Objectif 1:
Répondez aux questions suivantes sur la lettre au président Allende.
(a) De quel jour la lettre est-elle datée ?
(b) Quel sera le prétexte du voyage d'Osmany ?
(c) Par l'intermédiaire de qui le président Allende avait-il soulevé des points ?
Objectif 2: Recopiez fidèlement le passage de la lettre au président Allende qui commence par « J’ai écrit de » et se poursuit jusqu'à « de les surmonter. ».

Extrait:
• • • • • • •

J’ai écrit de nouveau au président Allende le 6 septembre 1972 :

« Je t’ai adressé un message sur différentes questions à travers Beatriz. Après son départ, et à l’occasion des nouvelles de la semaine dernière, nous avons décidé d’envoyer le compañero Osmany pour te ratifier notre disposition à collaborer à tout, et tu peux donc nous faire connaître par son intermédiaire la façon dont tu juges la situation et tes idées au sujet du voyage prévu ici et dans d’autres pays. Le prétexte du voyage d’Osmany sera une inspection de l’ambassade cubaine, mais sans la moindre publicité. Nous voulons que son séjour soit le plus bref et le plus discret possible.

« Les points que tu as soulevés à travers Beatriz sont déjà en marche…

« Bien que nous comprenions les difficultés actuelles du processus chilien, nous avons confiance que vous trouverez la manière de les surmonter.

« Tu peux absolument compter sur notre coopération. Reçois un salut fraternel et révolutionnaire de nous tous. »

• • • • • • •

Extrait des données:
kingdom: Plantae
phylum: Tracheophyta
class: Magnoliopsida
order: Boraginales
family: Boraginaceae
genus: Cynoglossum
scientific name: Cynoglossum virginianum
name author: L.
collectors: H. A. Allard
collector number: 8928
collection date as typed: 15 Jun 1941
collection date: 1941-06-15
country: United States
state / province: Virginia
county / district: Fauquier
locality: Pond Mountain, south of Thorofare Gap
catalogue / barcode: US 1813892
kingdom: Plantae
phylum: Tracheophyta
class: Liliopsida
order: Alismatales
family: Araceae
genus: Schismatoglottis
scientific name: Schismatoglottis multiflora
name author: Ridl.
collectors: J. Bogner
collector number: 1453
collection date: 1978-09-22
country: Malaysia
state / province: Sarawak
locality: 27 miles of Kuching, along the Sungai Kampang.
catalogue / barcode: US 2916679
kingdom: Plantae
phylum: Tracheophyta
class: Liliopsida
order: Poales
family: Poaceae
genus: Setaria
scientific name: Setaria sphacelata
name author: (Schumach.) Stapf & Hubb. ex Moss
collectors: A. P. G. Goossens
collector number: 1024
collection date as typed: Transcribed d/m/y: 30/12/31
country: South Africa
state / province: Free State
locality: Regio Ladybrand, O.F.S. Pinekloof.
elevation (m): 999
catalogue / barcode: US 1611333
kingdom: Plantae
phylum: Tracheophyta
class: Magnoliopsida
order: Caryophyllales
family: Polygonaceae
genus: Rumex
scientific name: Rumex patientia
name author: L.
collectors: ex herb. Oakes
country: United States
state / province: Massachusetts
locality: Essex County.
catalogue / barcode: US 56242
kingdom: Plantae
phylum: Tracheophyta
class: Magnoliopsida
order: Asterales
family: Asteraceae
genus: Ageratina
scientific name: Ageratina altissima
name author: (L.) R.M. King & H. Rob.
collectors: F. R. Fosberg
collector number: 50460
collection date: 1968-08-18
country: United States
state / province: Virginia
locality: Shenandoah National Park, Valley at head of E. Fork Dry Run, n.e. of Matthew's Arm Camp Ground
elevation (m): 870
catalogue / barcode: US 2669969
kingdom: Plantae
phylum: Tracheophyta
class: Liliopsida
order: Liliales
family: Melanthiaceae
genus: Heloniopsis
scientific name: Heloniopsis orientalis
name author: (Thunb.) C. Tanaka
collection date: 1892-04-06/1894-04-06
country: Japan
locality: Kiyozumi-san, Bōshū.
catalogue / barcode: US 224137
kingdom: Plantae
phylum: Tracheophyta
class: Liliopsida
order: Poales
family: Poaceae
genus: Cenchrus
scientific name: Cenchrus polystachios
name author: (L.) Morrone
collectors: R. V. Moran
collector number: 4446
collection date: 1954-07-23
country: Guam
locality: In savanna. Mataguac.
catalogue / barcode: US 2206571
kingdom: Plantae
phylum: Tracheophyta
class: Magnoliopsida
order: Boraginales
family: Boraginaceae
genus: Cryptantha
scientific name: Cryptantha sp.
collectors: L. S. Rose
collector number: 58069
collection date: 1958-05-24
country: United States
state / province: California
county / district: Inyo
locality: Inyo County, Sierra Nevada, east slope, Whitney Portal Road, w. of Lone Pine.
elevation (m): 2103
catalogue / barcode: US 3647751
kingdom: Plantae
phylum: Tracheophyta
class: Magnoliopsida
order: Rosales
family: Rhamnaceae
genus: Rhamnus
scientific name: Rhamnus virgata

• • • • • • •

Résultat 1:
(a) Du 6 septembre 1972.
(b) Une inspection de l'ambassade cubaine.
(c) Par l'intermédiaire de Beatriz.

Résultat 2:
J’ai écrit de nouveau au président Allende le 6 septembre 1972 :

« Je t’ai adressé un message sur différentes questions à travers Beatriz. Après son départ, et à l’occasion des nouvelles de la semaine dernière, nous avons décidé d’envoyer le compañero Osmany pour te ratifier notre disposition à collaborer à tout, et tu peux donc nous faire connaître par son intermédiaire la façon dont tu juges la situation et tes idées au sujet du voyage prévu ici et dans d’autres pays. Le prétexte du voyage d’Osmany sera une inspection de l’ambassade cubaine, mais sans la moindre publicité. Nous voulons que son séjour soit le plus bref et le plus discret possible.

« Les points que tu as soulevés à travers Beatriz sont déjà en marche…

« Bien que nous comprenions les difficultés actuelles du processus chilien, nous avons confiance que vous trouverez la manière de les surmonter.